Yeah, about the entire world knows that and Mr. Know-it-all stating
differently.

In fact for many
nutrients, heating is what makes them bio-available to the animal.


Oh goodness. Now this is wild bs. Please state one. And let me remind
you that cellulose or starch are *not* necessary at all in a cat´s
diet.

Felidae Dry: 21% carbohydrates

First of all your calculations were in error on this one, according to
their web site they have: protein 32.0%, fat 20.0%, fiber 2.5%,
moisture 9.0%, ash 5.5% Total 69% 100-69 = 31% carbohydrates


How about the other ingredients you did not add up?

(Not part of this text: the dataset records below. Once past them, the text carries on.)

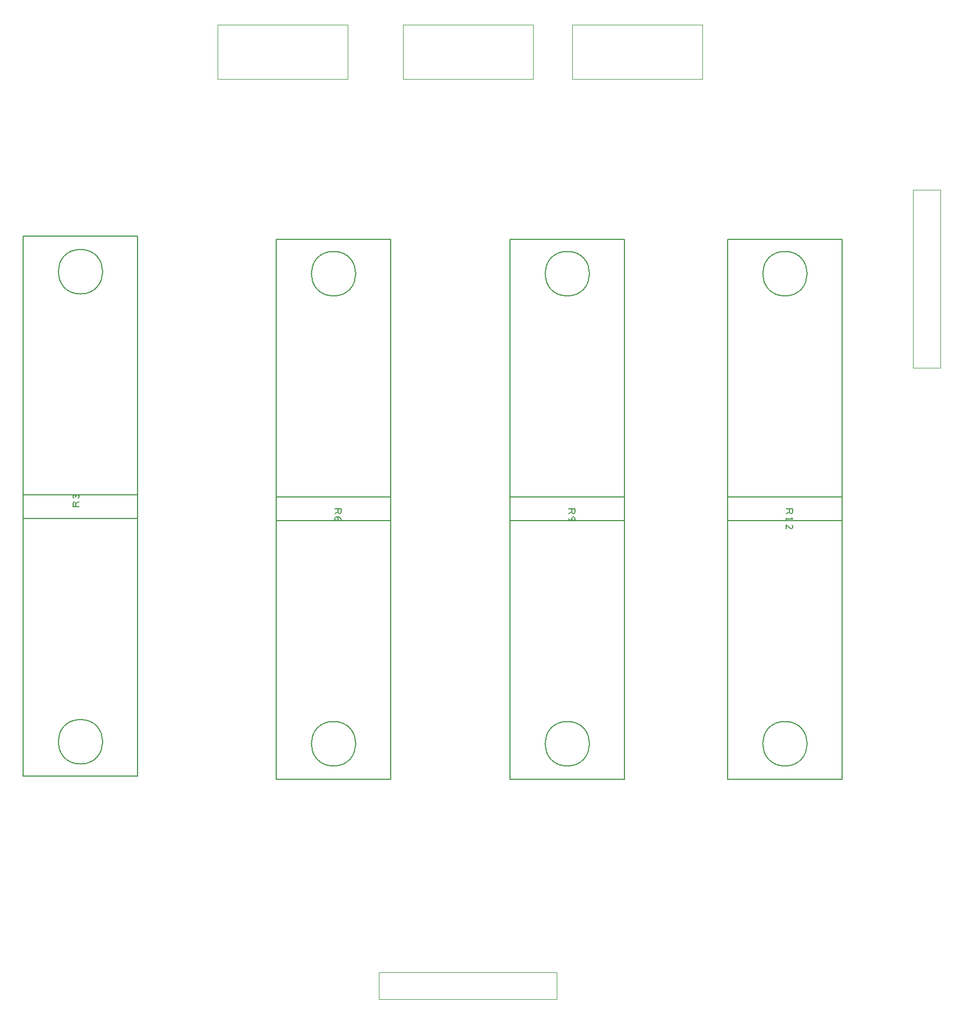
<source format=gbr>
G04 EasyPC Gerber Version 21.0.3 Build 4286 *
G04 #@! TF.Part,Single*
G04 #@! TF.FileFunction,Other,TFG_RubenGarciaSegovia_1 - Top Documentation *
G04 #@! TF.FilePolarity,Positive *
%FSLAX35Y35*%
%MOIN*%
%ADD18C,0.00197*%
%ADD17C,0.00500*%
X0Y0D02*
D02*
D17*
X16333Y476028D02*
Y141382D01*
X87199*
Y476028*
X16333*
X51766Y176470D02*
G75*
G03Y148911J-13780D01*
G01*
G75*
G03Y176470J13780*
G01*
X50828Y308360D02*
X47078D01*
Y310548*
X47391Y311173*
X48016Y311485*
X48641Y311173*
X48953Y310548*
Y308360*
Y310548D02*
X50828Y311485D01*
X50516Y313673D02*
X50828Y314298D01*
Y314923*
X50516Y315548*
X49891Y315860*
X49266Y315548*
X48953Y314923*
Y314298*
Y314923D02*
X48641Y315548D01*
X48016Y315860*
X47391Y315548*
X47078Y314923*
Y314298*
X47391Y313673*
X51766Y440250D02*
G75*
G03Y467809J13780D01*
G01*
G75*
G03Y440250J-13780*
G01*
X75388Y301116D02*
X86904D01*
X75388D02*
X16333D01*
Y315604*
X87199*
Y301116*
X185112Y314384D02*
X173596D01*
X185112D02*
X244167D01*
Y299896*
X173301*
Y314384*
X208734Y175250D02*
G75*
G03Y147691J-13780D01*
G01*
G75*
G03Y175250J13780*
G01*
X209672Y307140D02*
X213422D01*
Y304952*
X213109Y304327*
X212484Y304015*
X211859Y304327*
X211547Y304952*
Y307140*
Y304952D02*
X209672Y304015D01*
X210609Y302140D02*
X211234Y301827D01*
X211547Y301202*
Y300577*
X211234Y299952*
X210609Y299640*
X209984Y299952*
X209672Y300577*
Y301202*
X209984Y301827*
X210609Y302140*
X211547*
X212484Y301827*
X213109Y301202*
X213422Y300577*
X208734Y439030D02*
G75*
G03Y466589J13780D01*
G01*
G75*
G03Y439030J-13780*
G01*
X244167Y139472D02*
Y474118D01*
X173301*
Y139472*
X244167*
X330112Y314384D02*
X318596D01*
X330112D02*
X389167D01*
Y299896*
X318301*
Y314384*
X353734Y175250D02*
G75*
G03Y147691J-13780D01*
G01*
G75*
G03Y175250J13780*
G01*
X354672Y307140D02*
X358422D01*
Y304952*
X358109Y304327*
X357484Y304015*
X356859Y304327*
X356547Y304952*
Y307140*
Y304952D02*
X354672Y304015D01*
Y301202D02*
X354984Y300577D01*
X355609Y299952*
X356547Y299640*
X357484*
X358109Y299952*
X358422Y300577*
Y301202*
X358109Y301827*
X357484Y302140*
X356859Y301827*
X356547Y301202*
Y300577*
X356859Y299952*
X357484Y299640*
X353734Y439030D02*
G75*
G03Y466589J13780D01*
G01*
G75*
G03Y439030J-13780*
G01*
X389167Y139472D02*
Y474118D01*
X318301*
Y139472*
X389167*
X465112Y314384D02*
X453596D01*
X465112D02*
X524167D01*
Y299896*
X453301*
Y314384*
X488734Y175250D02*
G75*
G03Y147691J-13780D01*
G01*
G75*
G03Y175250J13780*
G01*
X489672Y307140D02*
X493422D01*
Y304952*
X493109Y304327*
X492484Y304015*
X491859Y304327*
X491547Y304952*
Y307140*
Y304952D02*
X489672Y304015D01*
Y301515D02*
Y300265D01*
Y300890D02*
X493422D01*
X492797Y301515*
X489672Y294640D02*
Y297140D01*
X491859Y294952*
X492484Y294640*
X493109Y294952*
X493422Y295577*
Y296515*
X493109Y297140*
X488734Y439030D02*
G75*
G03Y466589J13780D01*
G01*
G75*
G03Y439030J-13780*
G01*
X524167Y139472D02*
Y474118D01*
X453301*
Y139472*
X524167*
D02*
D18*
X136923Y573321D02*
Y607179D01*
X217632*
Y573321*
X136923*
X236923Y2967D02*
Y19896D01*
X347159*
Y2967*
X236923*
X251923Y573321D02*
Y607179D01*
X332632*
Y573321*
X251923*
X356923D02*
Y607179D01*
X437632*
Y573321*
X356923*
X585033Y394423D02*
X568104D01*
Y504659*
X585033*
Y394423*
X0Y0D02*
M02*

</source>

Omega-6 fatty acids - 3.5%
Digestive Enzymes - 1.5 %
Omega-3 fatty acids - 0.75%
Linoleic acid - 3,70%
Magnesium and taurine - ~0.3%

Or are those things carbohydrates in your concept? I won´t bother
looking at the rest of your manipulated numbers. Now if you are going
to say something like "those things are included in proteins, fats and
ash," I say we write them and ask.

Why is it that you posted levels of calcium and phosphorus? Is it the
old scare tactics and innuendoes relating them to kidney damage? If
you have ONE study showing either of them to be toxic to kidneys
please post. And don´t give me that old crap of the early stages of
kidney disease. Phosphorus is only harmful to kidneys if it is in
excess in *blood*, not in diet. Excess phosphorus in blood
(hyperphosphataemia) can be detected at any time, all it takes is a
blood panel. This philosophy of Hill´s (and some other companies)
treating consumers as morons infuriates me. It shows how much the
company respects their customer - nothing at all. They (customers) are
all a bunch of easily-manipulated imbeciles. So let´s go ahead and
launch the 15% carbs Atkin´s type diet even knowing it doesn´t work.
Who cares? We are making money and that´s all that matters.